## DATA EXCERPTS
◆ ◆ ◆ ◆ ◆ ◆ ◆

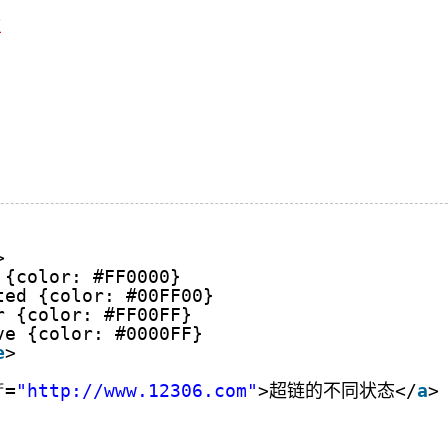
>
 {color: #FF0000}
ted {color: #00FF00}
r {color: #FF00FF}
ve {color: #0000FF}
e
>
f
=
"http://www.12306.com"
>超链的不同状态</
a
>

◆ ◆ ◆ ◆ ◆ ◆ ◆

## INSTRUCTIONS TO FOLLOW
Your answer must be an exact reproduction of all entries, containing no pictures.

## EXERCISE ANSWER
>
 {color: #FF0000}
ted {color: #00FF00}
r {color: #FF00FF}
ve {color: #0000FF}
e
>
f
=
"http://www.12306.com"
>超链的不同状态</
a
>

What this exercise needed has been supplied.